“…I felt like one who had escaped a den of hungry lions,” writes Douglass about how his life was when he was a slave (Douglass 106). When I read great stories of people who have struggled and fought for their freedom, I look at my own life and see how much passion I have for freedom. We all experience fundamental obstacles in our life, but there is a moment when something occurs and accelerates this passion for freedom. That moment happened to Frederick Douglass before his escape from slavery.
Frederick Augustos Washington Bailey was born in 1818 in slavery. Seven years later, his father dies leading him to live with another family in Baltimore as family servant and errand boy. On September 3, 1838, he manages to escape with financial assistance from his fiancé, Anna Murray, a free black woman from Baltimore. He arrives in New York the next day and nearly two weeks later, he marries Anna Murray and changes his name to Frederick Douglass (adapted from The Oxford Frederick Douglass Reader).
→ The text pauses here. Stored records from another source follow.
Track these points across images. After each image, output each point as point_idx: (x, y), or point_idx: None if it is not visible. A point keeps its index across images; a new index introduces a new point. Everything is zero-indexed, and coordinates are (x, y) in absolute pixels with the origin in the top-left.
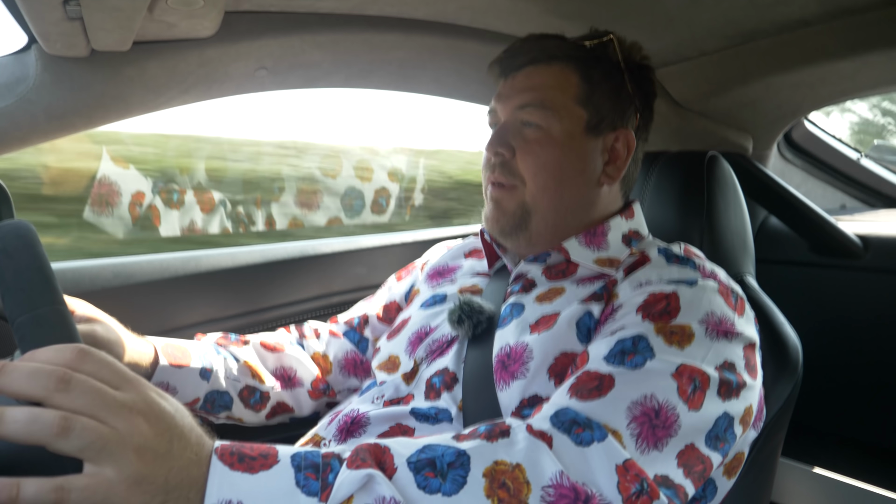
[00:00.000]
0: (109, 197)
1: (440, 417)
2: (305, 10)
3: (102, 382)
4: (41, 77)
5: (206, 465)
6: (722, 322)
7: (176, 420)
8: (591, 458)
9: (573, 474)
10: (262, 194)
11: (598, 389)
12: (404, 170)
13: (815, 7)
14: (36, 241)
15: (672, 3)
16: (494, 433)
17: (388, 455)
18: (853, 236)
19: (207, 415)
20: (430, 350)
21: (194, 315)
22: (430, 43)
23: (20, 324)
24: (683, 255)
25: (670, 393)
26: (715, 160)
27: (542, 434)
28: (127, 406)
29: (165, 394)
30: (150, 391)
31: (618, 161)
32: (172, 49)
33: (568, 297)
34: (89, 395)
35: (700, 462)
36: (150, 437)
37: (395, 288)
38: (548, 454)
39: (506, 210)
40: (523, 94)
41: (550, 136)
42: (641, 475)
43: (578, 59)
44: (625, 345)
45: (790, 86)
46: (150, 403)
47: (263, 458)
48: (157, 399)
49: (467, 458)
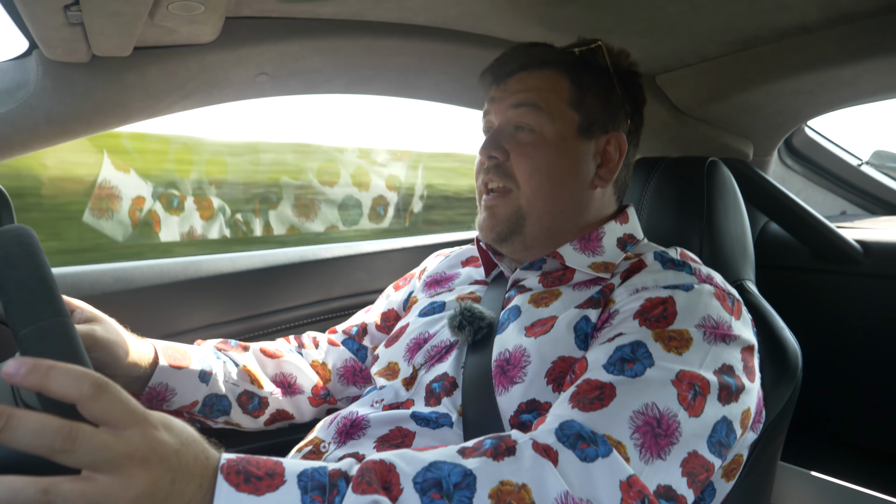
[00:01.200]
0: (110, 201)
1: (441, 422)
2: (306, 15)
3: (110, 422)
4: (42, 82)
5: (211, 490)
6: (719, 326)
7: (180, 456)
8: (595, 475)
9: (577, 492)
10: (259, 202)
11: (599, 399)
12: (402, 176)
13: (816, 13)
14: (37, 249)
15: (672, 9)
16: (500, 450)
17: (393, 474)
18: (853, 242)
19: (206, 419)
20: (429, 356)
21: (195, 320)
22: (430, 48)
23: (24, 336)
24: (679, 260)
25: (671, 400)
26: (715, 166)
27: (548, 450)
28: (128, 456)
29: (172, 422)
30: (154, 431)
31: (610, 164)
32: (173, 54)
33: (564, 301)
34: (92, 454)
35: (704, 470)
36: (150, 484)
37: (393, 297)
38: (553, 473)
39: (500, 216)
40: (517, 95)
41: (544, 139)
42: (644, 491)
43: (568, 64)
44: (624, 352)
45: (791, 92)
46: (153, 446)
47: (269, 479)
48: (160, 438)
49: (473, 479)
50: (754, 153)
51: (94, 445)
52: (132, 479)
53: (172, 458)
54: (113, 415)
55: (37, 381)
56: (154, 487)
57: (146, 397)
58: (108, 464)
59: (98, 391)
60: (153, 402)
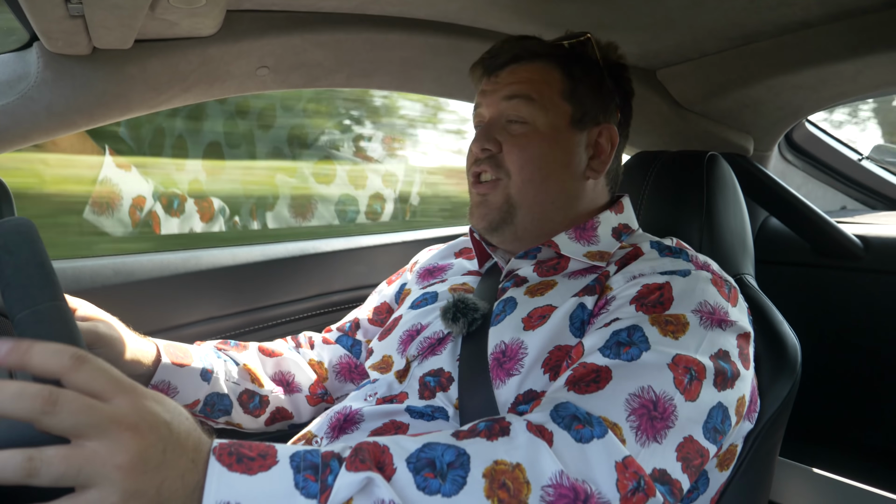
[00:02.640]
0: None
1: (436, 416)
2: (307, 9)
3: (95, 393)
4: (43, 75)
5: (204, 468)
6: (715, 311)
7: (171, 427)
8: (590, 455)
9: (572, 472)
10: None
11: (595, 382)
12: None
13: (817, 9)
14: (36, 238)
15: (673, 4)
16: (494, 431)
17: (387, 455)
18: (853, 237)
19: (207, 419)
20: (422, 348)
21: (195, 313)
22: (431, 42)
23: (20, 320)
24: (676, 247)
25: (667, 384)
26: (714, 160)
27: (542, 430)
28: (116, 421)
29: (163, 398)
30: (144, 399)
31: (602, 155)
32: (174, 47)
33: (560, 291)
34: (76, 415)
35: (699, 455)
36: (140, 451)
37: (386, 291)
38: (547, 452)
39: (492, 205)
40: (509, 87)
41: (536, 130)
42: (640, 472)
43: (559, 56)
44: (620, 336)
45: (791, 87)
46: (142, 414)
47: (262, 459)
48: (150, 408)
49: (467, 458)
50: (755, 148)
51: (76, 407)
52: (120, 445)
53: (163, 427)
54: (98, 384)
55: (17, 360)
56: (144, 454)
57: None
58: (93, 428)
59: (78, 362)
60: None
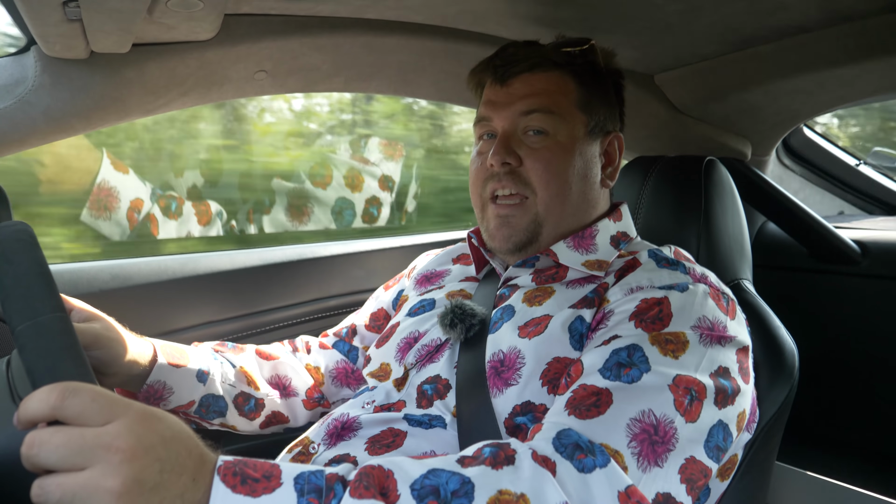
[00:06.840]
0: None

After fleeing slavery, Douglass’ life changed, becoming one of the most renowned abolitionist and influential activists. Hence, it is the freedom that makes us attain our ultimate goals. Although the notion “freedom” is often associated with the idea of breaking from slavery , it does have another essence that goes beyond being treated as a property; it’s freeing our mind from repetitive thoughts and worries. In today’s world, we face a seemingly endless supply of boundaries, difficulties, but we struggle with our power to overcome them. As an employee, student, or even as an independent businessman, we are subject to a “slavery system” under which we are strained. We feel strangled waiting for that moment.
The story behind Douglass’ escape inspires me, but more evidently, the role Anna played in that escape. Can I say that it was love that set Douglass free? Conceivably, yes! It is true that the passion for freedom had been inside Douglass before he met Anna. However, the appearance of Anna in his life made him eager to expedite his plans. In Frederick Douglass: A Biography, James Trotman states, “Meeting Anna, falling in love, and wishing for marriage only accelerated the passion for freedom that was already on fire in Frederick” (28). His plan to escape succeeded because of Anna,” adds Trotman, to show the role Anna played in this escape, and eventually, in his life as a freeman. Only 12 days had elapsed when Douglass married Anna Murray. He wanted to be united with his love very fast and we see how his tone changed in his narrative after his escape with the use of the plural personal pronoun “we”. Now, it is no longer a story of self, but rather, a story of a perfect union. Douglass writes right after his marriage, “ …we set out forthwith…we were so anxious to get a place of safety…we decided to take seats in the stage…” (Douglass109). I am not suggesting that if it were not Anna there, he would not have escaped, but rather I would say that her presence in his life rushed him to break the chains of his slavery.
Douglass, Frederick, and William L. Andrews. The Oxford Frederick Douglass Reader. New York: Oxford UP, 1996. Print.
Douglass, Frederick. Narrative of the Life of Frederick Douglass: An American Slave. Cambridge: Harvard UP, 2009. Print.
Trotman, C. James. Frederick Douglass: A Biography. Santa Barbara, CA: Greenwood, 2011. Print.